**Exercise prompt**
Could you pull out every line of text from all of the data below, reproducing each one character for character, and leave the pictures out of your answer?

**Data shown**
·····

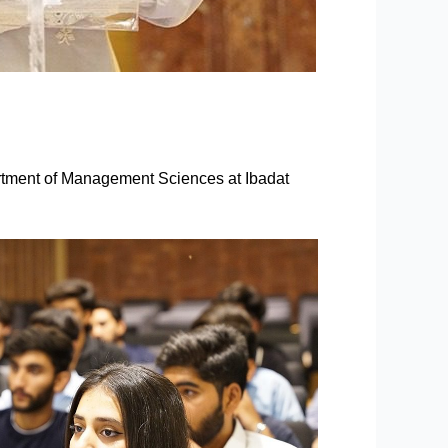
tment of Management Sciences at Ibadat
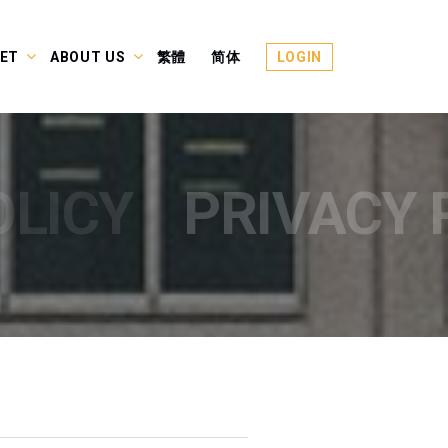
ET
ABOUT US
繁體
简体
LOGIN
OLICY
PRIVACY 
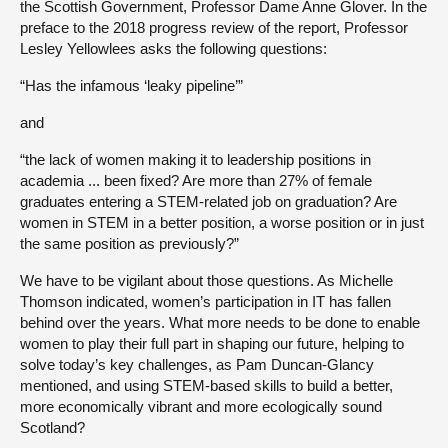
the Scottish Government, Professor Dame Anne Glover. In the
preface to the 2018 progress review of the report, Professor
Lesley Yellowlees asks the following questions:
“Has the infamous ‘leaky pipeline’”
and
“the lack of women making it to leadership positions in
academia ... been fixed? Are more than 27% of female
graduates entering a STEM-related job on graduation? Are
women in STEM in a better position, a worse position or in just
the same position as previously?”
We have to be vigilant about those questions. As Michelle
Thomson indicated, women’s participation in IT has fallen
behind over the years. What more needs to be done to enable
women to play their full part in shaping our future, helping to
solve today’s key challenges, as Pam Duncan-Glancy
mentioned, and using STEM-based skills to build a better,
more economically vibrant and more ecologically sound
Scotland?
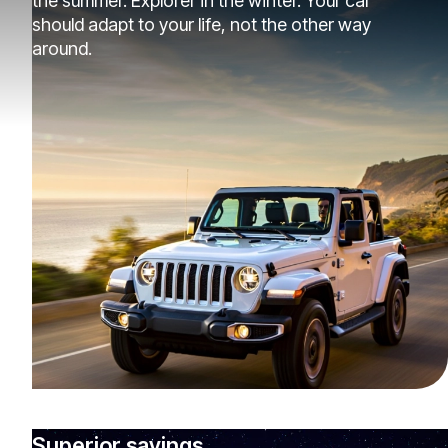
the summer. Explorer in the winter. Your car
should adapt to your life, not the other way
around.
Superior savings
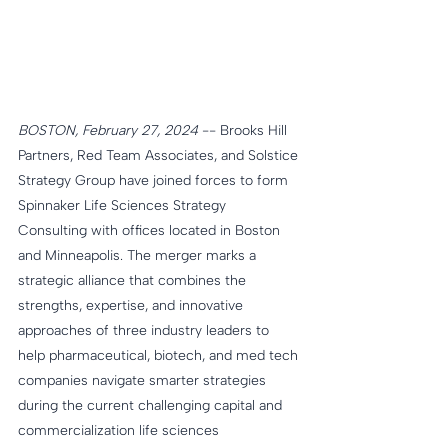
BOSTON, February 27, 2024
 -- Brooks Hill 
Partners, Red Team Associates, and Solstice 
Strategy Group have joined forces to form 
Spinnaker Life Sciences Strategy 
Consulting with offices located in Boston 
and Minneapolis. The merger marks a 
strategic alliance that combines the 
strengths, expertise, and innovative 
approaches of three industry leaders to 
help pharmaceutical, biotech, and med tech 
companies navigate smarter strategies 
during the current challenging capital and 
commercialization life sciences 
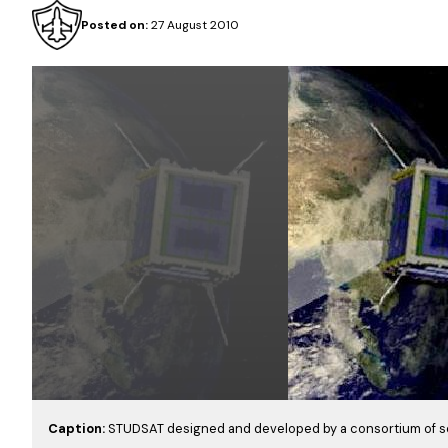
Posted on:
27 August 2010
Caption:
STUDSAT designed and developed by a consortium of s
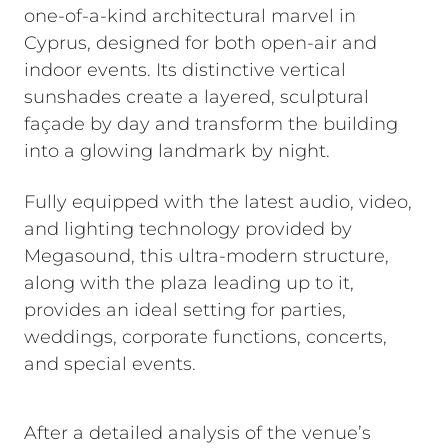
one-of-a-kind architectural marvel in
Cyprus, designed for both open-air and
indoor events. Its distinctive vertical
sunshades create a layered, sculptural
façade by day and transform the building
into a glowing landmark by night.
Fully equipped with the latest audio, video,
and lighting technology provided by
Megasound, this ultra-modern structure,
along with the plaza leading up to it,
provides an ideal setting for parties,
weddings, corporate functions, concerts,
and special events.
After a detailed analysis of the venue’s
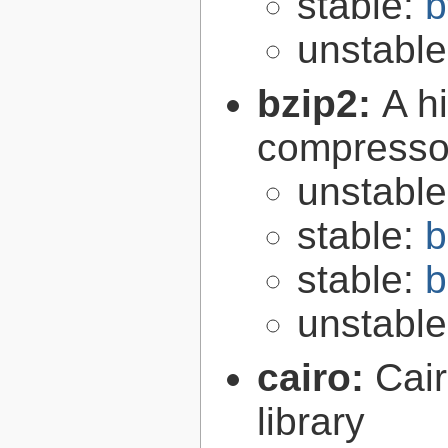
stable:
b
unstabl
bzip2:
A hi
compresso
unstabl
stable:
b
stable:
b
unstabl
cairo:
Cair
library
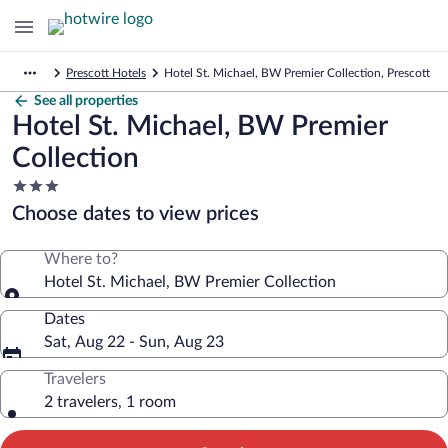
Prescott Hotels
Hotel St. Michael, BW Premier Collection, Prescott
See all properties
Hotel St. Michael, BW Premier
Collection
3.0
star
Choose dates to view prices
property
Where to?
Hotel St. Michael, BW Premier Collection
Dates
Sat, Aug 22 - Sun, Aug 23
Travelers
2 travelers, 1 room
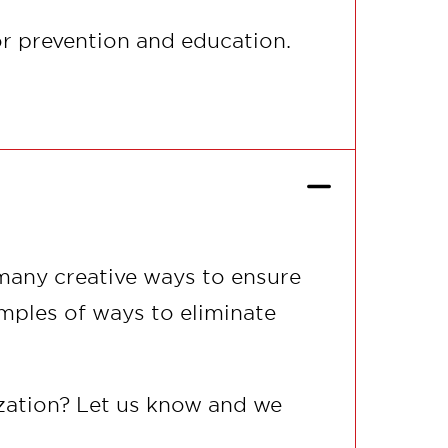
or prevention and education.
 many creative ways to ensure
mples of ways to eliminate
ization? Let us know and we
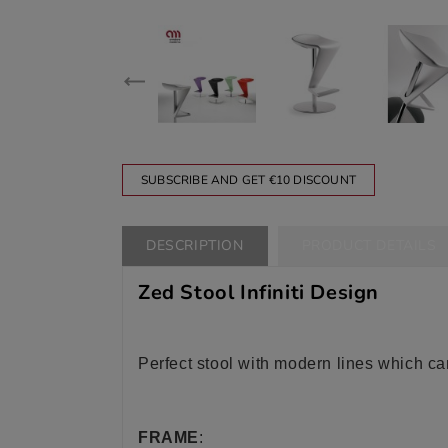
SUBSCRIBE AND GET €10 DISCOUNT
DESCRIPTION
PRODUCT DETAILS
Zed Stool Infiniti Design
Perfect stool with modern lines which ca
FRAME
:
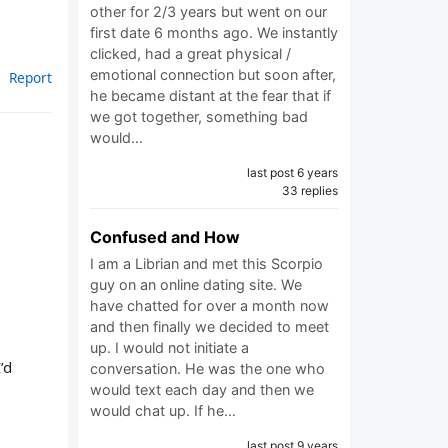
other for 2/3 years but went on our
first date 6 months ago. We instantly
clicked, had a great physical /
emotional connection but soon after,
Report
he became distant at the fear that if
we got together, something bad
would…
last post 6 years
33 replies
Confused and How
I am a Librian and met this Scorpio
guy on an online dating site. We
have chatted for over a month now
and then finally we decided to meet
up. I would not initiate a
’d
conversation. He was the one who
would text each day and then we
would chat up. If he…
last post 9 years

·····

**Result of this exercise**
tment of Management Sciences at Ibadat
ET
ABOUT US
繁體
简体
LOGIN
OLICY
PRIVACY 
the Scottish Government, Professor Dame Anne Glover. In the
preface to the 2018 progress review of the report, Professor
Lesley Yellowlees asks the following questions:
“Has the infamous ‘leaky pipeline’”
and
“the lack of women making it to leadership positions in
academia ... been fixed? Are more than 27% of female
graduates entering a STEM-related job on graduation? Are
women in STEM in a better position, a worse position or in just
the same position as previously?”
We have to be vigilant about those questions. As Michelle
Thomson indicated, women’s participation in IT has fallen
behind over the years. What more needs to be done to enable
women to play their full part in shaping our future, helping to
solve today’s key challenges, as Pam Duncan-Glancy
mentioned, and using STEM-based skills to build a better,
more economically vibrant and more ecologically sound
Scotland?
the summer. Explorer in the winter. Your car
should adapt to your life, not the other way
around.
Superior savings
BOSTON, February 27, 2024
 -- Brooks Hill 
Partners, Red Team Associates, and Solstice 
Strategy Group have joined forces to form 
Spinnaker Life Sciences Strategy 
Consulting with offices located in Boston 
and Minneapolis. The merger marks a 
strategic alliance that combines the 
strengths, expertise, and innovative 
approaches of three industry leaders to 
help pharmaceutical, biotech, and med tech 
companies navigate smarter strategies 
during the current challenging capital and 
commercialization life sciences 
Posted on:
27 August 2010
Caption:
STUDSAT designed and developed by a consortium of s
one-of-a-kind architectural marvel in
Cyprus, designed for both open-air and
indoor events. Its distinctive vertical
sunshades create a layered, sculptural
façade by day and transform the building
into a glowing landmark by night.
Fully equipped with the latest audio, video,
and lighting technology provided by
Megasound, this ultra-modern structure,
along with the plaza leading up to it,
provides an ideal setting for parties,
weddings, corporate functions, concerts,
and special events.
After a detailed analysis of the venue’s
stable:
b
unstabl
bzip2:
A hi
compresso
unstabl
stable:
b
stable:
b
unstabl
cairo:
Cair
library
Prescott Hotels
Hotel St. Michael, BW Premier Collection, Prescott
See all properties
Hotel St. Michael, BW Premier
Collection
3.0
star
Choose dates to view prices
property
Where to?
Hotel St. Michael, BW Premier Collection
Dates
Sat, Aug 22 - Sun, Aug 23
Travelers
2 travelers, 1 room
or prevention and education.
 many creative ways to ensure
mples of ways to eliminate
ization? Let us know and we
SUBSCRIBE AND GET €10 DISCOUNT
DESCRIPTION
PRODUCT DETAILS
Zed Stool Infiniti Design
Perfect stool with modern lines which ca
FRAME
:
other for 2/3 years but went on our
first date 6 months ago. We instantly
clicked, had a great physical /
emotional connection but soon after,
Report
he became distant at the fear that if
we got together, something bad
would…
last post 6 years
33 replies
Confused and How
I am a Librian and met this Scorpio
guy on an online dating site. We
have chatted for over a month now
and then finally we decided to meet
up. I would not initiate a
’d
conversation. He was the one who
would text each day and then we
would chat up. If he…
last post 9 years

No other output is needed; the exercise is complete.